Most of the easy discoveries in Egypt have already been made. Oil majors seeking new gas deposits are increasingly drilling offshore at depths that make increased costs inevitable. BP is drilling in water depths of 700 metres in its North Alexandria concession. Its UK rival Shell is drilling in water depths of 2,400 to 2,750 metres in its North-East Mediterranean concession. The total depth of these wells is 4,000 to 4,500 metres.

Egypt has supplied Jordan with gas since the Arab Gas Pipeline to Aqaba opened in 2003. Jordan, which subsidises oil and gas for its 5.9-million-strong population, gets the gas at a substantial discount from Egypt. While the oil majors all want profitable access to the Egyptian market, many privately worry that Egypt has insufficient reserves to continue subsidising its neighbours' consumption. A plan to build a new pipeline that could export 2,000 to 7,000 million cubic metres of gas to Israel would only speed up the consumption of Egypt's dwindling gas supplies.

Financial market

The success of Egypt's financial market is probably the clearest sign that the reformers' period in government has brought success to the economy. The Cairo & Alexandria Stock Exchange's main index, the CASE 30, is up 26 per cent since the beginning of 2007. Investors from the Gulf are behind some of the rise. Stock exchanges from Kuwait to the UAE crashed during the first quarter of 2007. CASE, which largely avoided the downturn in the Gulf, was seen by many burned investors as a good alternative home for their cash.

The privatisation of Egypt's state-owned companies has helped create new investment opportunities. The government has many more enterprises to sell. The national airline Egypt Air is one of the assets that would find a willing foreign buyer. The Dubai International Financial Centre's chief economist Nasser Saidi has even suggested that the government should sell a strategic stake of around 20 per cent to a foreign operator that could then transform the airline. Once the transformation is complete, the government could sell its majority stake for a handsome profit.

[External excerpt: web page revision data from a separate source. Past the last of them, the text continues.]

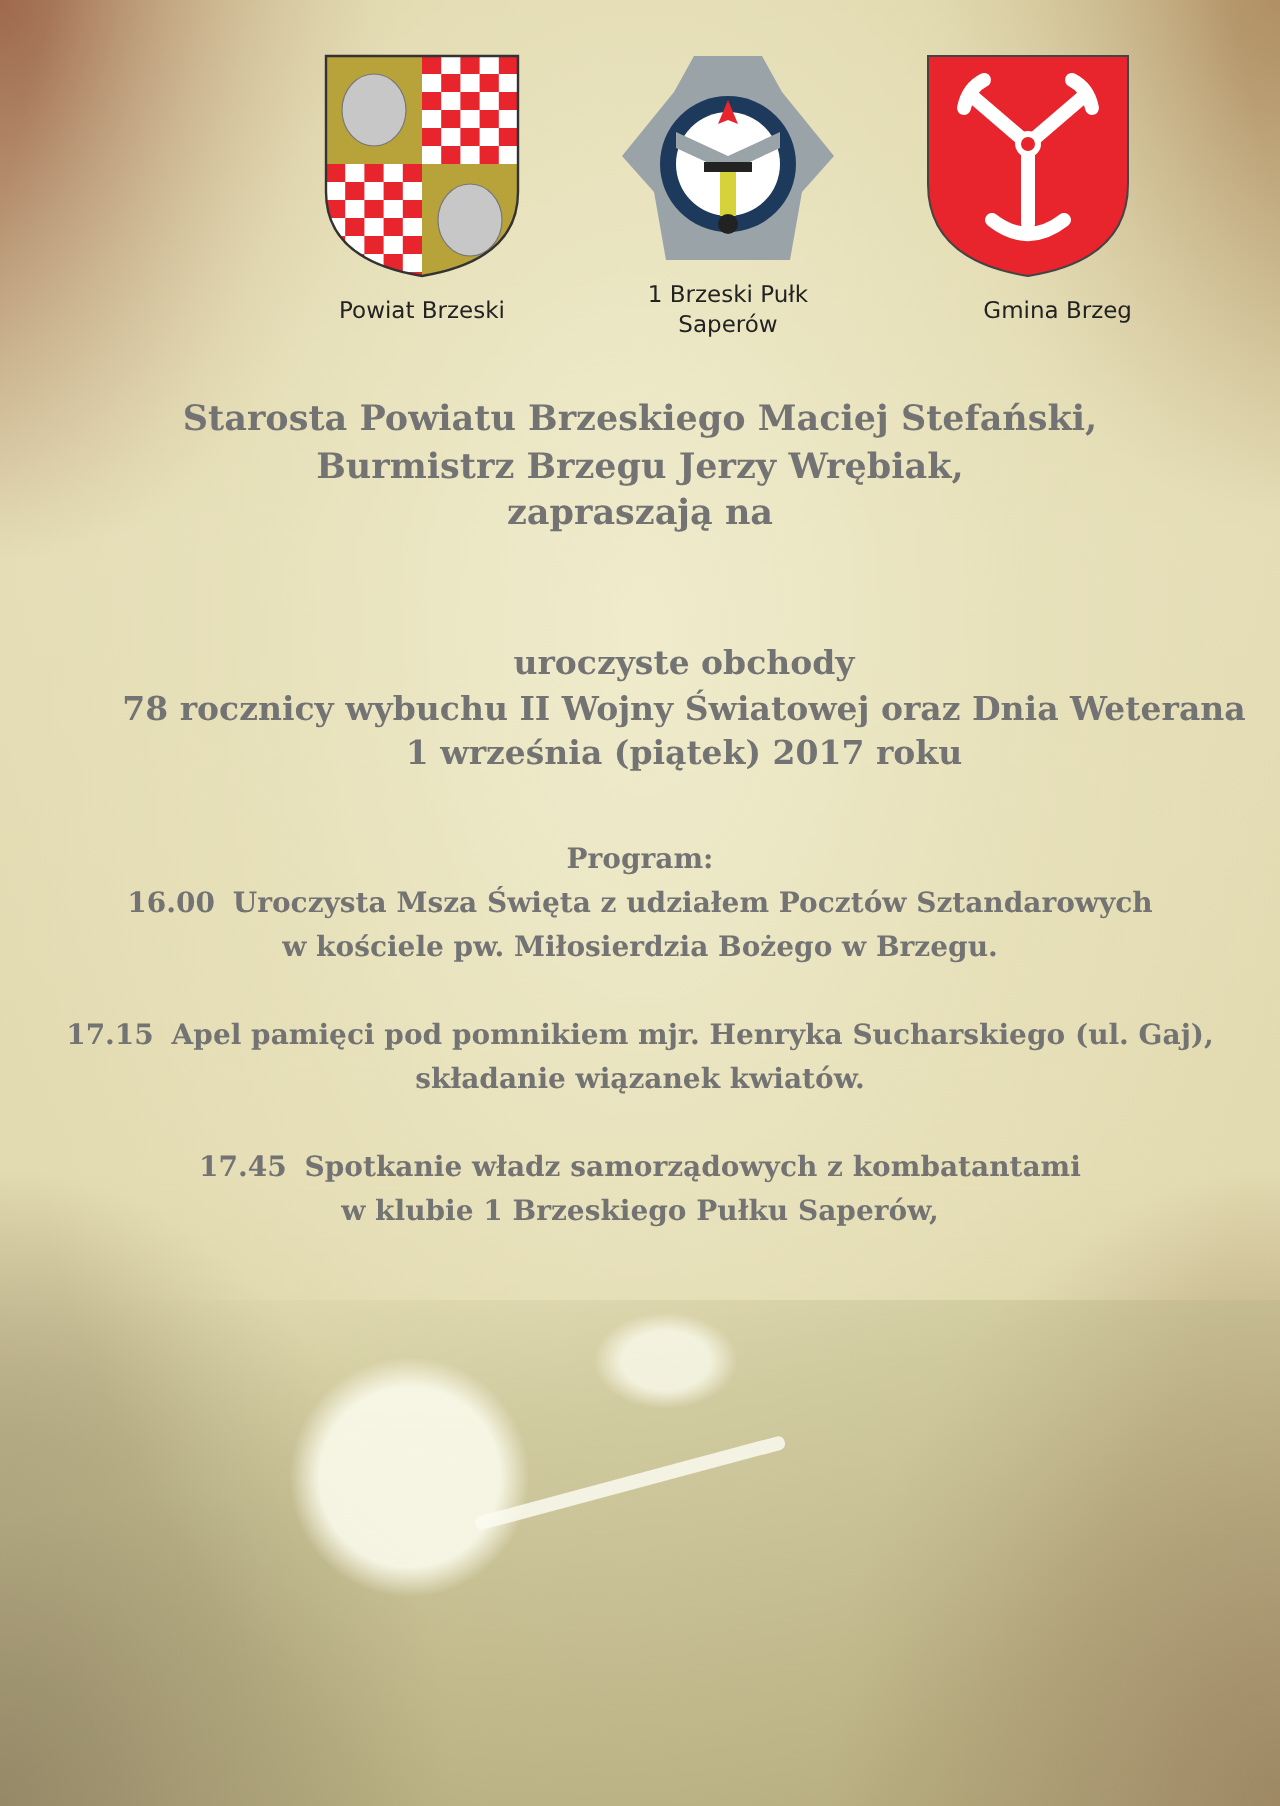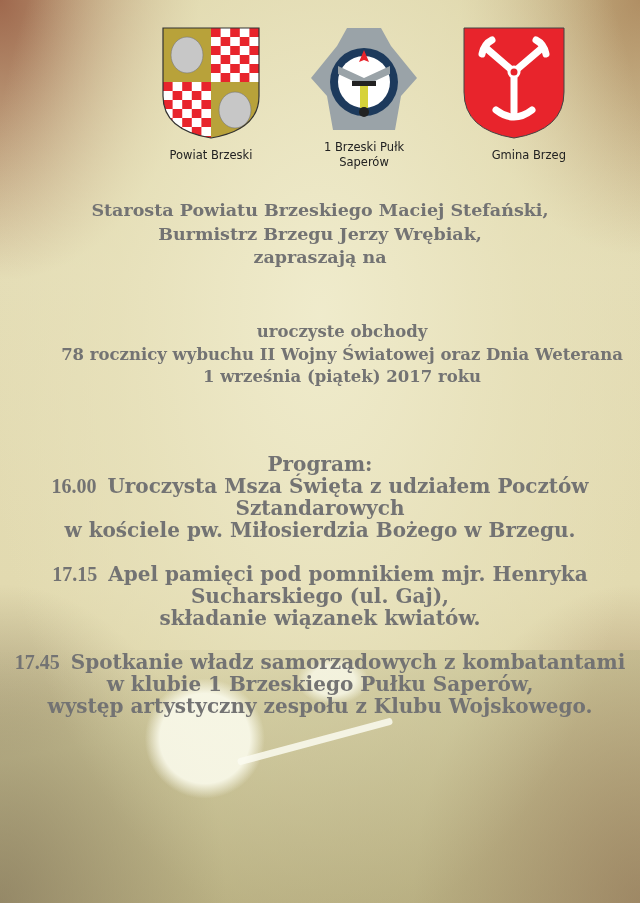--- a/index.html
+++ b/index.html
@@ -37,24 +37,24 @@
     font-family: "DejaVu Sans", sans-serif; font-size: 11.5px; color: #222; margin-top: 4px;
     line-height: 15px;
   }
   .logo-powiat { left: 112px; top: 0; width: 110px; }
   .logo-pulk { left: 262px; top: 0; width: 116px; }
   .logo-gmina { left: 410px; top: 0; width: 112px; text-align: right; }
 
   .text-block { position: absolute; left: 0; right: 0; text-align: center; color: #737373; font-weight: bold; }
   .hosts { top: 199px; font-size: 17.5px; line-height: 23.5px; }
   .event { top: 321px; font-size: 16.5px; line-height: 22.5px; padding-left: 44px; }
-  .program { top: 453px; font-size: 20px; line-height: 22px; }
+  .program { top: 419px; font-size: 14px; line-height: 22px; }
   .program .item { margin-top: 0; }
   .program .gap { height: 22px; }
-  .time { margin-right: 4px; font-family: Liberation Serif, serif; }
+  .time { margin-right: 4px; }
 </style>
 </head>
 <body>
 
 <div class="bg"></div>
 <div class="photo"></div>
 <div class="rifle"></div>
 
 <div class="logos">
   <div class="logo logo-powiat">
@@ -167,15 +167,14 @@
   </div>
   <div class="gap"></div>
   <div class="item">
     <div><span class="time">17.15</span> <span>Apel pamięci pod pomnikiem mjr. Henryka Sucharskiego (ul. Gaj),</span></div>
     <div>składanie wiązanek kwiatów.</div>
   </div>
   <div class="gap"></div>
   <div class="item">
     <div><span class="time">17.45</span> <span>Spotkanie władz samorządowych z kombatantami</span></div>
     <div>w klubie 1 Brzeskiego Pułku Saperów,</div>
-    <div>występ artystyczny zespołu z Klubu Wojskowego.</div>
   </div>
 </div>
 
 </body></html>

Egypt Air is not the only part of Egypt's transport system in need of reform. Cairo's 17-million-strong population have to endure some of the worst traffic jams in the Middle East. The 6th of October bridge grinds to a halt every day and some parts of Cairo experience 24-hour traffic jams. Cairo does have a metro system, but it lacks the scale to reduce the city's chronic congestion problem. Some roads are being expanded or widened. The 26th of July road will soon have double the number of lanes in the stretch between Smart Village and the outskirts of the main city.

Telecoms

Liberalisation has brought quick benefits to Egypt's telecoms sector. Since the regulator announced the terms for the country's third mobile phone licence in February 2006, the number of mobile phone customers has increased from seven million to 27 million. Etisalat Misr, the Egyptian subsidiary of the UAE's Etisalat, signed up more than one million customers within three months of its launch in May 2007.

Mobinil, the Egyptian subsidiary of Orascom Telecom, and Vodafone Egypt, which is jointly owned by the UK's Vodafone and fixed-line operator Telecom Egypt, have slashed prices in preparation for Etisalat Misr's launch. The number of active subscribers at Mobinil jumped to 13.7 million in the third quarter of 2007. UK-based consultancy Analysys is forecasting that mobile phone revenues in Egypt will grow faster than any other country in the Middle East between 2007 and 2011. It expects revenue growth of 20 per cent a year until then.